Hardy and Damon Roye are the team behind Lou & Choo’s Lounge, West Hunting Park Avenue’s legendary, large-scale big hearty food and bigger cocktails saloon and restaurant with a new tiki bar, a new garden/patio, an arcade, and a designated cigar bar which re-invigorated its design and post-Covid (well, as much of a pandemic is actually post) reopened at the end of 2021.
When asked what occurred in Hardy’s life during Covid’s slowdown beyond the pale, Tracy responded with something more spiritual and life affirming than usual.
“I prioritized and rebuilt and focused on building my relationships with my family and friends while developing new business ventures,” he said. “I wanted to highlight mine and the business’ involvement in the community, to spread hope.”
As far as the mask goes, not only does Hardy wear the the N95, Tracy gave out N95 masks, rubber gloves, and Bio-Nest hand sanitizer to members of the 39th Police District and the 5th Police District, Fire Department 59, Ladder 18, principals and teachers in their school district, and the city’s Democratic ward leaders for their area.
When it comes to the vax, Hardy says, “I understand the distrust of our community in getting the vax because historically they have used disenfranchised people as test dummies. Therefore, community leaders need to educate and explain the vax a lot more to our community to build trust. As a business owner, it is another hurdle to our business. I am vaxxed and encourage others because this is a universal problem and we all have to do our part.”
“That said, I don’t like the fact that the city has put another burden on our already struggling business to check vaccination cards. We’re already losing money in the hardest-hit industry in the city, what with being over-taxed. It’s just more for us to handle and still try and pay our staff and bills.”

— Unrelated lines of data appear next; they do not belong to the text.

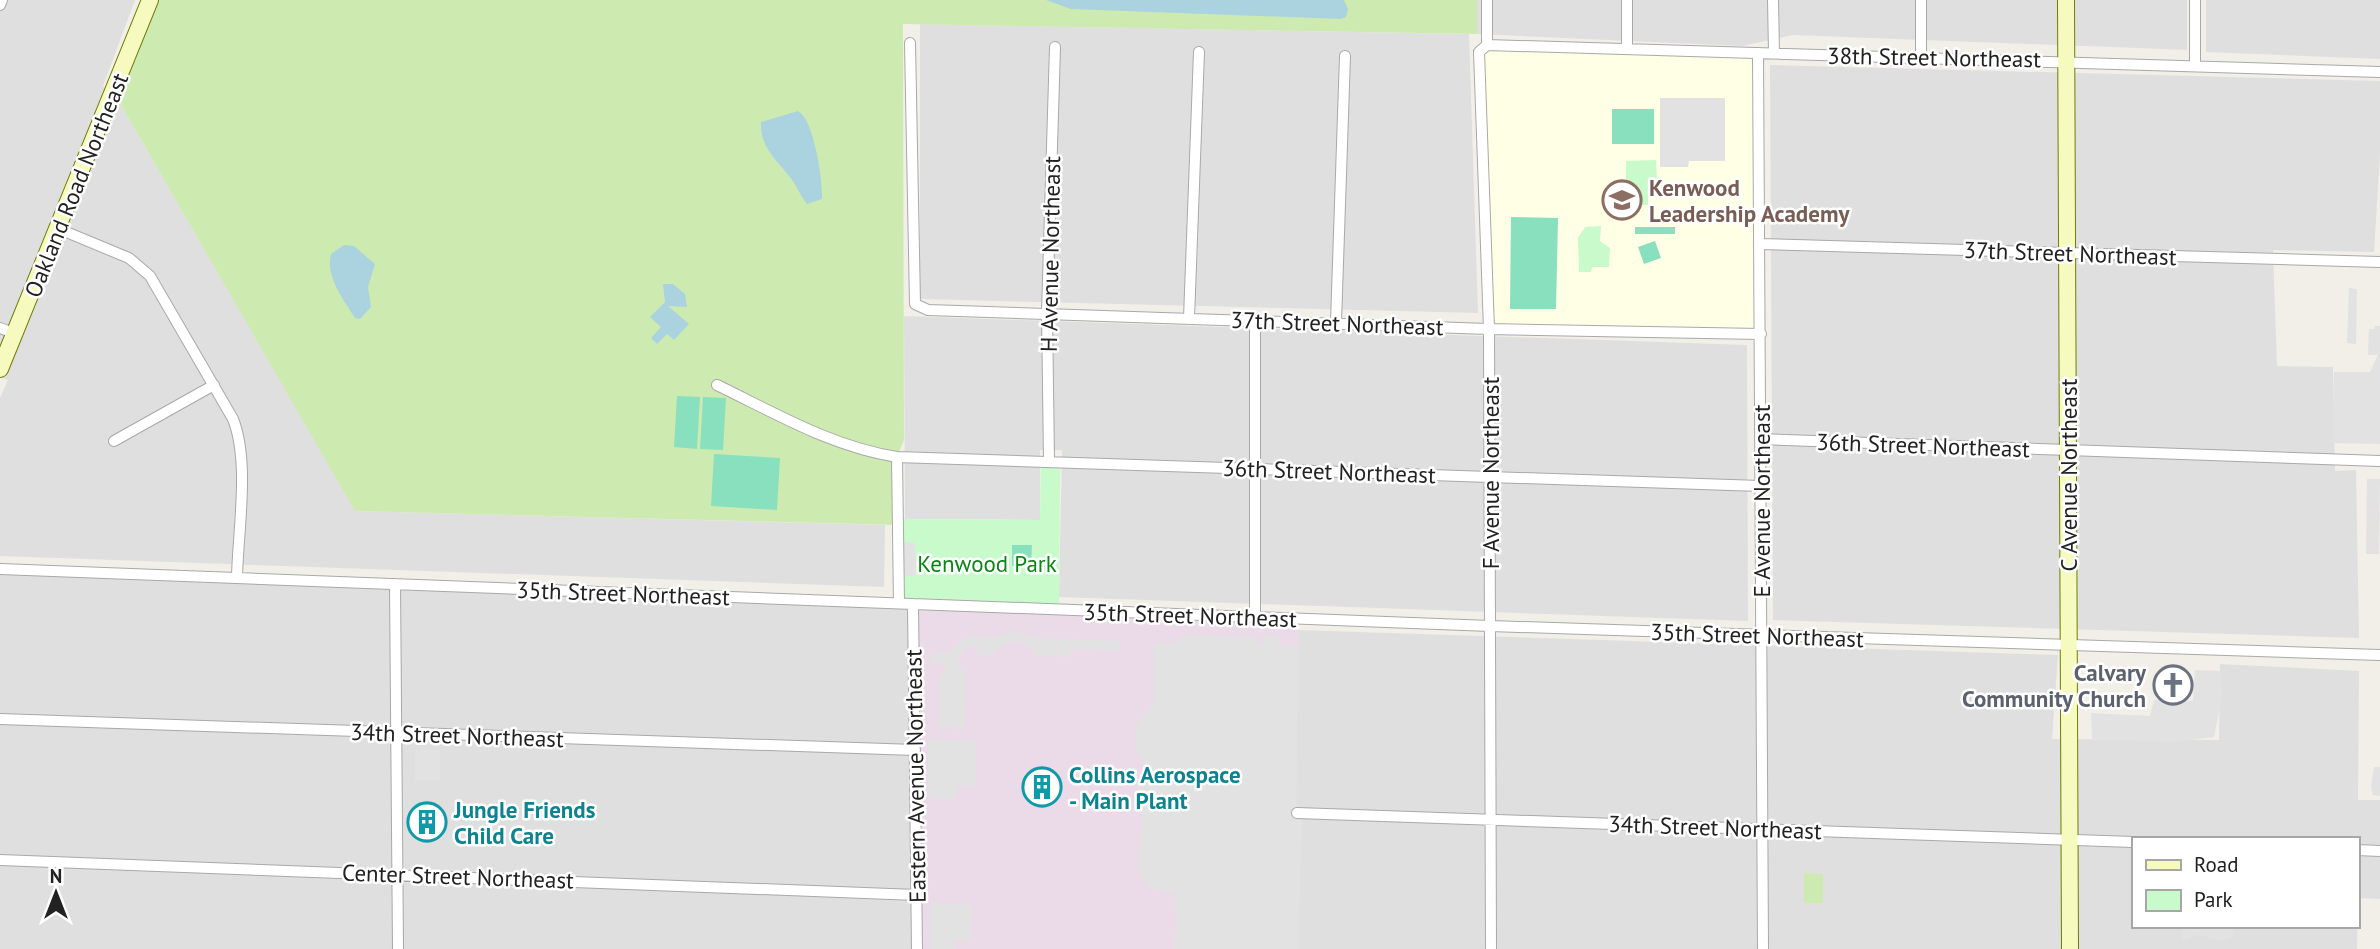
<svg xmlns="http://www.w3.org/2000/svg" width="2380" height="949" font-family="'PT Sans',sans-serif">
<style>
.residential{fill:#e0dfdf;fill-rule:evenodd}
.industrial{fill:#ebdbe8}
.education{fill:#ffffe5}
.grass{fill:#cdebb0}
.park{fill:#c8facc}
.pitch{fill:#88e0be}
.parking{fill:#e2e2e2}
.water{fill:#aad3df}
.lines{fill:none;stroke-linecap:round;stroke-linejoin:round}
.street-casing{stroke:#a9a9a9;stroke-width:12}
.secondary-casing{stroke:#707d05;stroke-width:18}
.street{stroke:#fff;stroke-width:10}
.secondary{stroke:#f7fabf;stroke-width:16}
.labels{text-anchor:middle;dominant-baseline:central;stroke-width:5;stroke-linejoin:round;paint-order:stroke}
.street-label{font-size:23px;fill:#222;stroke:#fff}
.education-label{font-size:23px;font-weight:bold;fill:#785e54;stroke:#fff;text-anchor:start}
.park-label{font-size:23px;fill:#0c8416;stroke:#fff}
.worship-label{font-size:23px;font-weight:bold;fill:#5b616d;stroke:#fff;text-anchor:end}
.culture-label{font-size:23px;font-weight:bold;fill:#0d838f;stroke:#fff;text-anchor:start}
</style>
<rect width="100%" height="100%" fill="#f2efe9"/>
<path class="residential" d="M0,0H135L103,86L117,98L356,511L885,525L884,587L0,556V398L8,380L0,377Z
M1477,0H2187V50L1793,35L1742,46L1477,34Z
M2206,0H2380V59L2206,52Z
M920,24L1469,34L1478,313L920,299Z
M1770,65L2380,81V154L2374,252L2273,250L2277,366L2333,367L2335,471L2356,470L2359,638L1773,620Z
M904,316L1747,345L1748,621L1059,597L1062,450H1040V520L905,519Z
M0,569L913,604L917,949H0Z
M1298,630L2058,655L2052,739L2219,740L2220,664L2359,671L2358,800H2380V899L2358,898L2357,949H1293ZM2133,839H2357V926H2133Z"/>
<path class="industrial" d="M913,604L1298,619L1295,949H917Z"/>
<path class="education" d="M1487,45L1758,53L1756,328L1489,329L1479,52Z"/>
<path class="grass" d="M151,0H1477V34L903,24L904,440L897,457L898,525L355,511L117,98Z
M1804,873L1823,874V903H1804Z"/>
<path class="park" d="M1656,160L1657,182L1648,194V205H1626V161Z
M1601,226L1600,241L1610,248L1609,267H1592L1591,272H1579L1578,238L1585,227Z
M1041,461L1060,462L1059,610L899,603L898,519L1040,520Z"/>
<path class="pitch" d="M1612,109H1654V144H1612Z
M1511,217L1558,218L1556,309H1510Z
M1635,227H1675V234H1635Z
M1655,241L1661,258L1644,264L1638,247Z
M677,396L700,397L697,449L674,447Z
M703,397L726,398L723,450L700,449Z
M714,454L780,458L777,510L711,506Z
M1012,545H1032L1031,567L1012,566Z"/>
<path class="parking" d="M1660,98H1725V161H1689L1688,167H1660Z
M2349,288L2357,289L2356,344L2347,343Z
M2375,326H2380V444L2333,443L2334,372H2370L2378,355H2368L2369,329H2374Z
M2367,479H2380L2379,554H2366Z
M899,542L915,543L916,576H899Z
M1012,632L1042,638L1120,641L1119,651L1072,649L1068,657L1037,656L1029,646L1017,641L1001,645L992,655L978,654L974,646L964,648L958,660L960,669L966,671L964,729L938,728L940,674H945V664L931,663V654L948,653L966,637H996Z
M1264,634L1277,635L1280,646L1299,647L1296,804L1301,807L1302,819L1298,949H1174L1177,910H1175V896L1172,892L1151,889L1139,875L1142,776L1151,773L1137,752L1135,735L1140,720L1154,704V643H1177L1182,635L1256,637L1259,646L1264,643Z
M2195,670L2221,671L2222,698L2214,737L2176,742L2092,739L2091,713L2150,716L2154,700L2193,701Z
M928,739L976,741V786H957V798L929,799Z
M415,750H440V780H415Z
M2374,767H2380V796L2373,795L2371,786Z
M930,903L972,905L971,941L955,940L954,949H930Z
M2181,926H2234L2233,937L2223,941L2197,935L2182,941Z"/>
<path class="water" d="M1046,0H1344L1348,9L1346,17L1341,19L1071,9Z
M798,111C814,119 823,181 822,199L807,204C800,196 797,185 789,176C775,158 760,147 761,122Z
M344,245L354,246L375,264L368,287L371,307L360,319L355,318C344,300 325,277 331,254Z
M663,284H673L685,294L687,307L668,306L689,324L674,340L667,334L657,344L651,338L661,327L650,317L665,302Z"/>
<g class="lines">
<g class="street-casing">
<path id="street" d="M1487,0V45L1479,52L1489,329L1491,949
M1627,0V49
M1773,0L1774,53
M1921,0V56
M2195,0V65
M0,5L2,0
M910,43L915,304L928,310L1489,329L1761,334
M1487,45L2380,72
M1758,53L1763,949
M59,229L129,258L150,276L233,419C250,462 238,530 237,577
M1759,244L2380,262
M1189,318L1199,52
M1255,320V617
M1336,322L1345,56
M0,328L16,334
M717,385C775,413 832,447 897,457L1760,486
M1760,439L2380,461
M114,441L214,385
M897,457L899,603
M1049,461L1047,313L1055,47
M0,569L1490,626L2380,655
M395,584L398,949
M913,604L917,949
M0,719L915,750
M1297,813L2133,842
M2357,850L2380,851
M0,860L916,895"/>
</g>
<g class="secondary-casing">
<path id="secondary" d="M2066,0L2070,949
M0,369L150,0"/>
</g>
<use href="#street" class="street"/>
<use href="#secondary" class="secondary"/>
</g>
<defs>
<g id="school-ring" transform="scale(2.0125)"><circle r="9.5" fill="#fff" stroke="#8d6e63" stroke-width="1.5"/><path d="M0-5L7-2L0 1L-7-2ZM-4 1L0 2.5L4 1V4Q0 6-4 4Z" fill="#8d6e63"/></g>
<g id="church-ring" transform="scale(2.0125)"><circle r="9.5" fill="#fff" stroke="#6b7280" stroke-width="1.5"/><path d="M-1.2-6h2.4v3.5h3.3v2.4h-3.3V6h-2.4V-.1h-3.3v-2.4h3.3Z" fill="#6b7280"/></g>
<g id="building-ring" transform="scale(2.0125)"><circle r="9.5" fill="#fff" stroke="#0f9aa8" stroke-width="1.5"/><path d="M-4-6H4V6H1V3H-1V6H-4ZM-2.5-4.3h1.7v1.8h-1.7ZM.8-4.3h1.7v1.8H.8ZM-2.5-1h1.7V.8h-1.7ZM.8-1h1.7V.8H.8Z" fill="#0f9aa8"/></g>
</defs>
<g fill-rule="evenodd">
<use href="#school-ring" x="1622" y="200"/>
<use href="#church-ring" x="2173" y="685"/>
<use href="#building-ring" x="1042" y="787"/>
<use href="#building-ring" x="427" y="822"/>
</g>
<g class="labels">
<g class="street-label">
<text transform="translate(1934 57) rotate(1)">38th Street Northeast</text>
<text transform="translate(76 185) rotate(-68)">Oakland Road Northeast</text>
<text transform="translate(2070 253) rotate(2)">37th Street Northeast</text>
<text transform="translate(1050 254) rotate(-89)">H Avenue Northeast</text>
<text transform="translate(1337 323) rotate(2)">37th Street Northeast</text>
<text transform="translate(1923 445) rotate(2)">36th Street Northeast</text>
<text transform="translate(1329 471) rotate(2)">36th Street Northeast</text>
<text transform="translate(1490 473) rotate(-90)">F Avenue Northeast</text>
<text transform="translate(2068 475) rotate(-90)">C Avenue Northeast</text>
<text transform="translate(1761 501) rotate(-90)">E Avenue Northeast</text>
<text transform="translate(623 593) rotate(2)">35th Street Northeast</text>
<text transform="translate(1190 615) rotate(2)">35th Street Northeast</text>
<text transform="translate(1757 635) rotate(2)">35th Street Northeast</text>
<text transform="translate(457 735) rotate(2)">34th Street Northeast</text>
<text transform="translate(915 776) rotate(-91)">Eastern Avenue Northeast</text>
<text transform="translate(1715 827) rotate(2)">34th Street Northeast</text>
<text transform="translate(458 876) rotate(2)">Center Street Northeast</text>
</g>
<g class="education-label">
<text x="1649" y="187">Kenwood<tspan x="1649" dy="26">Leadership Academy</tspan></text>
</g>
<g class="park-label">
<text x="987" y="563">Kenwood Park</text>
</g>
<g class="worship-label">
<text x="2146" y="672">Calvary<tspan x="2146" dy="26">Community Church</tspan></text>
</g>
<g class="culture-label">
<text x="1069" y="774">Collins Aerospace<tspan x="1069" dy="26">- Main Plant</tspan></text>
<text x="454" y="809">Jungle Friends<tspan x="454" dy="26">Child Care</tspan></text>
</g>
</g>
<rect x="2132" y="837" width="228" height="91" fill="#ffffff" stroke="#a7a7a7" stroke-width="2"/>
<rect x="2146" y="860" width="35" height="10" fill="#f7fabf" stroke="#a7a7a7" stroke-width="2"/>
<text x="2194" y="872" font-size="21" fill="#222222">Road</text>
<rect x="2146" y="890" width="35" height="21" fill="#c8facc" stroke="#a7a7a7" stroke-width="2"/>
<text x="2194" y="907" font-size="21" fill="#222222">Park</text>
<g transform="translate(56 893)" stroke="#ffffff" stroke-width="5" paint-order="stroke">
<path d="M0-5L12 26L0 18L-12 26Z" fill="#222222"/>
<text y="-10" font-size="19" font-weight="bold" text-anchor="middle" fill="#222222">N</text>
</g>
</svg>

All this, and Lou & Choo’s Lounge is not only carrying on, but improving, adding all of the aforementioned building/design amenities as well as bringing in Chef Bruce Palmer, of Bruce’s Big Sea Sandwiches, with a new menu of seafood and soul food dishes. “We’re also marketing our history and vibe to attract more tourists, are putting together our Day of Service for MLK Day, and will stay true to my promise of being entrenched in the community and giving back.”